Work request. Copy out the full listing exactly, omitting any picture it contains.

··· The data

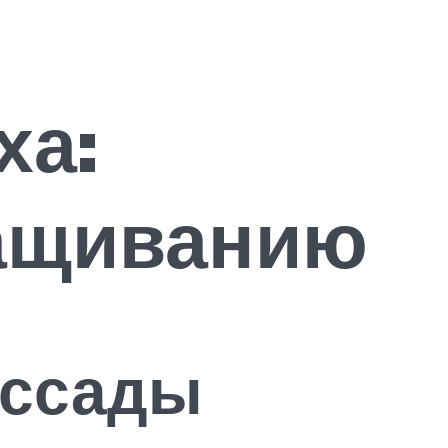
ха:
ащиванию
ассады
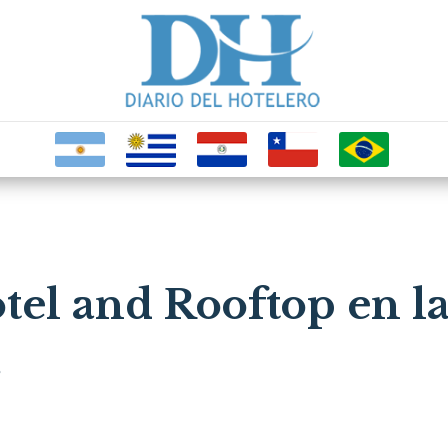
otel and Rooftop en l
.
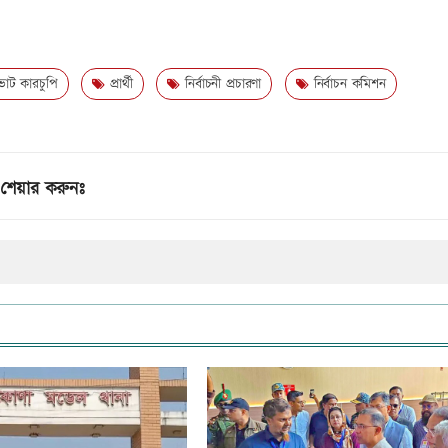
ট কারচুপি
প্রার্থী
নির্বাচনী প্রচারণা
নির্বাচন কমিশন
শেয়ার করুনঃ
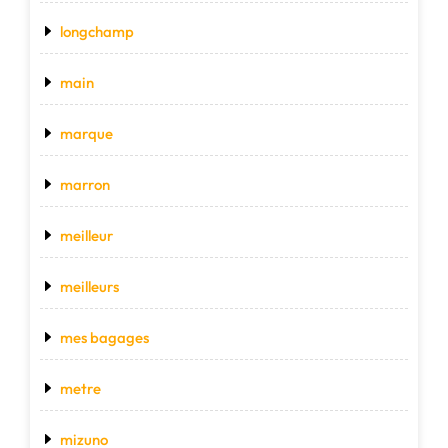
longchamp
main
marque
marron
meilleur
meilleurs
mes bagages
metre
mizuno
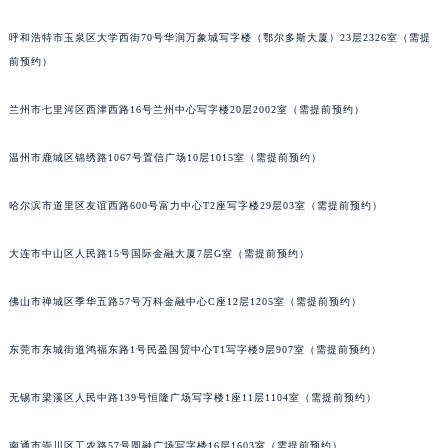
安徽省池州市贵池区长江路名士售后服务中心（需提前预约）
呼和浩特市玉泉区大学西街70号华润万象城写字楼（鄂尔多斯大厦）23层2326室（需提
安徽省滁州市琅琊区南谯北路名士售后服务中心（需提前预约）
前预约）
安徽省阜阳市颍州区颍州北路名士售后服务中心（需提前预约）
安徽省淮北市相山区淮海路名士售后服务中心（需提前预约）
兰州市七里河区西津西路16号兰州中心写字楼20层2002室（需提前预约）
安徽省淮南市田家庵区国庆中路名士售后服务中心（需提前预约）
温州市鹿城区锦绣路1067号置信广场10层1015室（需提前预约）
安徽省黄山市屯溪区黄山西路名士售后服务中心（需提前预约）
安徽省六安市金安区解放中路名士售后服务中心（需提前预约）
哈尔滨市道里区友谊西路600号富力中心T2座写字楼29层03室（需提前预约）
安徽省马鞍山市雨山区湖南西路名士售后服务中心（需提前预约）
安徽省宿州市埇桥区人民中路名士售后服务中心（需提前预约）
大连市中山区人民路15号国际金融大厦7层G室（需提前预约）
安徽省铜陵市铜官区石城大道名士售后服务中心（需提前预约）
安徽省芜湖市镜湖区中山路步行街名士售后服务中心（需提前预约）
佛山市禅城区季华五路57号万科金融中心C座12层1205室（需提前预约）
安徽省宣城市宣州区叠嶂西路名士售后服务中心（需提前预约）
东莞市东城街道鸿福东路1号民盈国贸中心T1写字楼9层907室（需提前预约）
福建省龙岩市新罗区九一南路名士售后服务中心（需提前预约）
福建省南平市建阳区人民西路名士售后服务中心（需提前预约）
无锡市梁溪区人民中路139号恒隆广场写字楼1座11层1104室（需提前预约）
福建省宁德市蕉城区天湖东路名士售后服务中心（需提前预约）
福建省莆田市城厢区霞林街道荔华东大道名士售后服务中心（需提前预约）
南通市崇川区工农路57号圆融广场写字楼16层1603室（需提前预约）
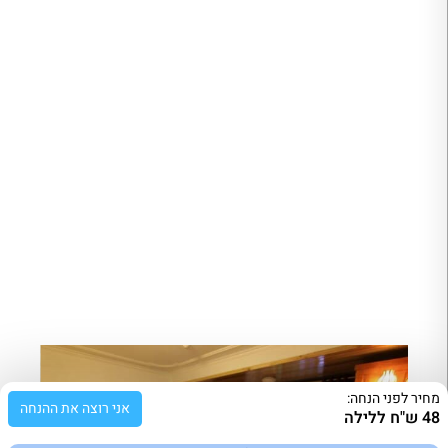
מחיר לפני הנחה:
אני רוצה את ההנחה
48 ש"ח ללילה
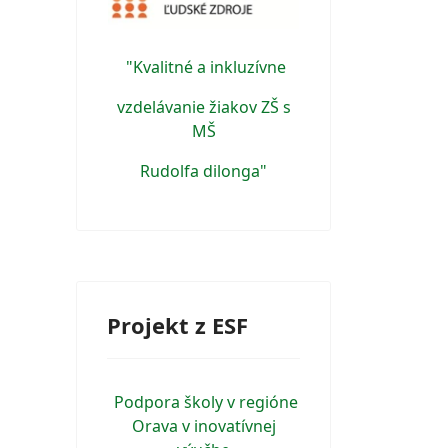
"Kvalitné a inkluzívne
vzdelávanie žiakov ZŠ s
MŠ
Rudolfa dilonga"
Projekt z ESF
Podpora školy v regióne
Orava v inovatívnej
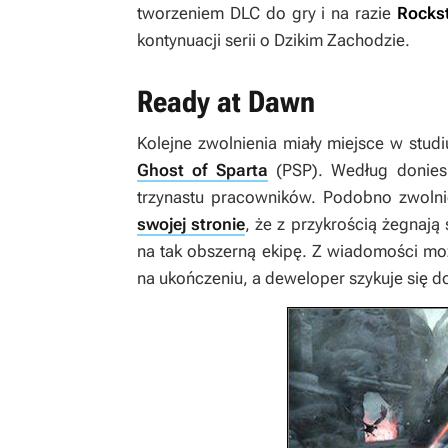
tworzeniem DLC do gry i na razie
Rocks
kontynuacji serii o Dzikim Zachodzie.
Ready at Dawn
Kolejne zwolnienia miały miejsce w stud
Ghost of Sparta
(PSP). Według donies
trzynastu pracowników. Podobno zwolni
swojej stronie
, że z przykrością żegnają
na tak obszerną ekipę. Z wiadomości mo
na ukończeniu, a deweloper szykuje się do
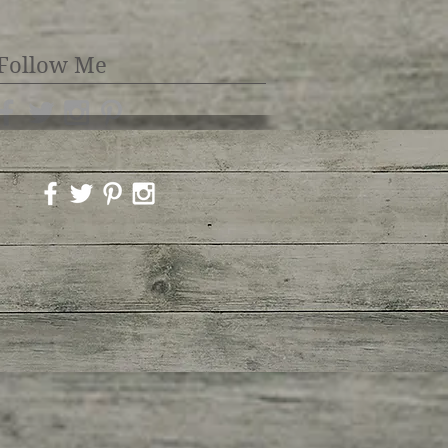
Follow Me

······

Task response.
ха:
ащиванию
ассады
otel and Rooftop en l
.
ট কারচুপি
প্রার্থী
নির্বাচনী প্রচারণা
নির্বাচন কমিশন
শেয়ার করুনঃ
longchamp
main
marque
marron
meilleur
meilleurs
mes bagages
metre
mizuno
安徽省池州市贵池区长江路名士售后服务中心（需提前预约）
呼和浩特市玉泉区大学西街70号华润万象城写字楼（鄂尔多斯大厦）23层2326室（需提
安徽省滁州市琅琊区南谯北路名士售后服务中心（需提前预约）
前预约）
安徽省阜阳市颍州区颍州北路名士售后服务中心（需提前预约）
安徽省淮北市相山区淮海路名士售后服务中心（需提前预约）
兰州市七里河区西津西路16号兰州中心写字楼20层2002室（需提前预约）
安徽省淮南市田家庵区国庆中路名士售后服务中心（需提前预约）
温州市鹿城区锦绣路1067号置信广场10层1015室（需提前预约）
安徽省黄山市屯溪区黄山西路名士售后服务中心（需提前预约）
安徽省六安市金安区解放中路名士售后服务中心（需提前预约）
哈尔滨市道里区友谊西路600号富力中心T2座写字楼29层03室（需提前预约）
安徽省马鞍山市雨山区湖南西路名士售后服务中心（需提前预约）
安徽省宿州市埇桥区人民中路名士售后服务中心（需提前预约）
大连市中山区人民路15号国际金融大厦7层G室（需提前预约）
安徽省铜陵市铜官区石城大道名士售后服务中心（需提前预约）
安徽省芜湖市镜湖区中山路步行街名士售后服务中心（需提前预约）
佛山市禅城区季华五路57号万科金融中心C座12层1205室（需提前预约）
安徽省宣城市宣州区叠嶂西路名士售后服务中心（需提前预约）
东莞市东城街道鸿福东路1号民盈国贸中心T1写字楼9层907室（需提前预约）
福建省龙岩市新罗区九一南路名士售后服务中心（需提前预约）
福建省南平市建阳区人民西路名士售后服务中心（需提前预约）
无锡市梁溪区人民中路139号恒隆广场写字楼1座11层1104室（需提前预约）
福建省宁德市蕉城区天湖东路名士售后服务中心（需提前预约）
福建省莆田市城厢区霞林街道荔华东大道名士售后服务中心（需提前预约）
南通市崇川区工农路57号圆融广场写字楼16层1603室（需提前预约）
מחיר לפני הנחה:
אני רוצה את ההנחה
48 ש"ח ללילה
"Kvalitné a inkluzívne
vzdelávanie žiakov ZŠ s
MŠ
Rudolfa dilonga"
Projekt z ESF
Podpora školy v regióne
Orava v inovatívnej
tworzeniem DLC do gry i na razie
Rocks
kontynuacji serii o Dzikim Zachodzie.
Ready at Dawn
Kolejne zwolnienia miały miejsce w stud
Ghost of Sparta
(PSP). Według donies
trzynastu pracowników. Podobno zwolni
swojej stronie
, że z przykrością żegnają
na tak obszerną ekipę. Z wiadomości mo
na ukończeniu, a deweloper szykuje się do
Follow Me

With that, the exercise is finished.